There have been several attempts to create a drug that would help patients diagnosed with diabetes. Now, an Australian study has found that the venom from a species of marine cone snails could be a major key in developing artificial, fast-acting insulin that could lead to more effective insulin therapies for diabetic patients.
According to NDTV, Xinhua News Agency reported that researchers from Melbourne's Walter and Eliza Hall Institute (WEHI) found an unusual 3D structure of the insulin, a hormone that converts glucose ingested in the liver and skeletal muscle cells, inside the cone snail's venom which showed how these natural proteins called Con-Ins G1 can function faster than human insulin.
The team was also able to discover that Con-Ins G1 can bind to human receptors, which shows potential to be used in human therapy. Mike Lawrence, leader of WEHI's participation in the research, explained that the discovery was a huge progress and would help scientists create an artificial version of the fast-acting insulin.
"We found that cone snail venom insulins work faster than human insulins by avoiding the structural changes that human insulins undergo in order to function -- they are essentially primed and ready to bind to their receptors," Lawrence said.
Indian Express also reported Lawrence saying that human insulin could be considered 'clunky' compared to the 3D insulin that was found in the cone snail's venom. He explained, "The structure of human insulins contain an extra 'hinge' component that has to open before any 'molecular handshake' or connection between insulin and receptor can take place."

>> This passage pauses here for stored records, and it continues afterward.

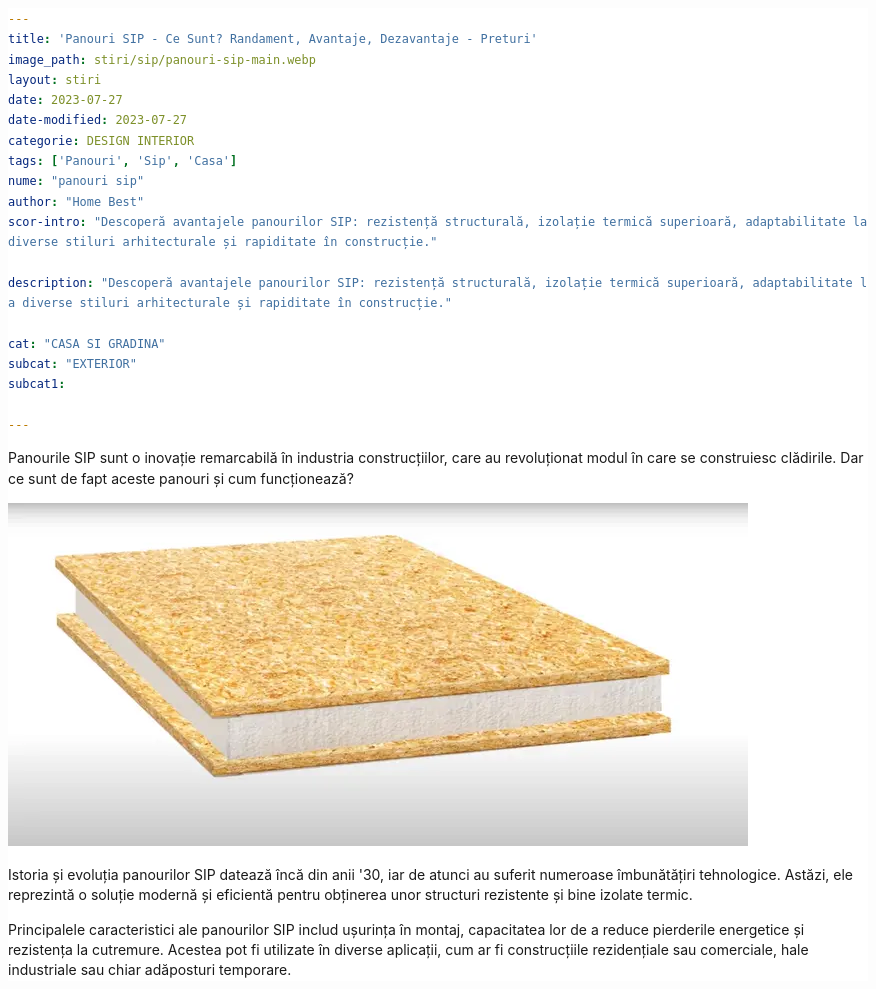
 ```yaml
---
title: 'Panouri SIP - Ce Sunt? Randament, Avantaje, Dezavantaje - Preturi'
image_path: stiri/sip/panouri-sip-main.webp
layout: stiri
date: 2023-07-27
date-modified: 2023-07-27
categorie: DESIGN INTERIOR
tags: ['Panouri', 'Sip', 'Casa']
nume: "panouri sip"
author: "Home Best"
scor-intro: "Descoperă avantajele panourilor SIP: rezistență structurală, izolație termică superioară, adaptabilitate la diverse stiluri arhitecturale și rapiditate în construcție."

description: "Descoperă avantajele panourilor SIP: rezistență structurală, izolație termică superioară, adaptabilitate la diverse stiluri arhitecturale și rapiditate în construcție."

cat: "CASA SI GRADINA"
subcat: "EXTERIOR"
subcat1:

---
```


Panourile SIP sunt o inovație remarcabilă în industria construcțiilor, care au revoluționat modul în care se construiesc clădirile. Dar ce sunt de fapt aceste panouri și cum funcționează?

<img src="/assets/images/stiri/sip/panou-sip.webp" width="740" height="343" loading="lazy" alt="{{ page.keyword }}">

Istoria și evoluția panourilor SIP datează încă din anii '30, iar de atunci au suferit numeroase îmbunătățiri tehnologice. Astăzi, ele reprezintă o soluție modernă și eficientă pentru obținerea unor structuri rezistente și bine izolate termic.

Principalele caracteristici ale panourilor SIP includ ușurința în montaj, capacitatea lor de a reduce pierderile energetice și rezistența la cutremure. Acestea pot fi utilizate în diverse aplicații, cum ar fi construcțiile rezidențiale sau comerciale, hale industriale sau chiar adăposturi temporare.
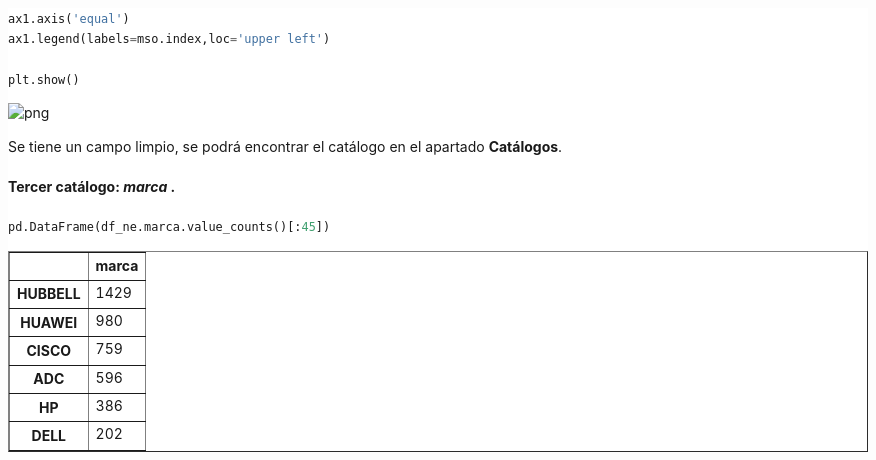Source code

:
 ```python
ax1.axis('equal')
ax1.legend(labels=mso.index,loc='upper left')

plt.show()
```


![png](https://github.com/Eligoze/att-rci-internal/blob/qa/RCI_DataAnalysis/eda/Gestor_Blaulabs/image/output_56_0.png)


Se tiene un campo limpio, se podrá encontrar el catálogo en el apartado **Catálogos**.

#### Tercer catálogo: *marca* .


```python
pd.DataFrame(df_ne.marca.value_counts()[:45])
```




<div>
<style scoped>
    .dataframe tbody tr th:only-of-type {
        vertical-align: middle;
    }

    .dataframe tbody tr th {
        vertical-align: top;
    }

    .dataframe thead th {
        text-align: right;
    }
</style>
<table border="1" class="dataframe">
  <thead>
    <tr style="text-align: right;">
      <th></th>
      <th>marca</th>
    </tr>
  </thead>
  <tbody>
    <tr>
      <th>HUBBELL</th>
      <td>1429</td>
    </tr>
    <tr>
      <th>HUAWEI</th>
      <td>980</td>
    </tr>
    <tr>
      <th>CISCO</th>
      <td>759</td>
    </tr>
    <tr>
      <th>ADC</th>
      <td>596</td>
    </tr>
    <tr>
      <th>HP</th>
      <td>386</td>
    </tr>
    <tr>
      <th>DELL</th>
      <td>202</td>
    </tr>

He said that by observing the 3D structure of the snail venom's insulin, they were able to discover how to extract the entire 'hinge' which could hasten the cell's signaling process that would, in turn, speed up the effects of the insulin. These findings were based on earlier studies from 2015 when the University of Utah reported that Conus geographus, a marine cone snail, used insulin-based venom to trap its prey, reported Science Daily.
Researchers said there were fascinated to discover how the cone snail's insulin acted so fast on its prey and that the peptide could have a therapeutic potential in humans. "We were thrilled to find that the principles of cone snail venom insulins could be applied to a human setting," said Helena Safavi-Hemami from the University of Utah.
Meanwhile, it is also important to note that Safavi-Hemami also said the on-going study's next step is to apply these findings to the design of new and better treatments for diabetes, which will give patients faster-acting insulin. The study appears in the journal Nature Structural and Molecular Biology.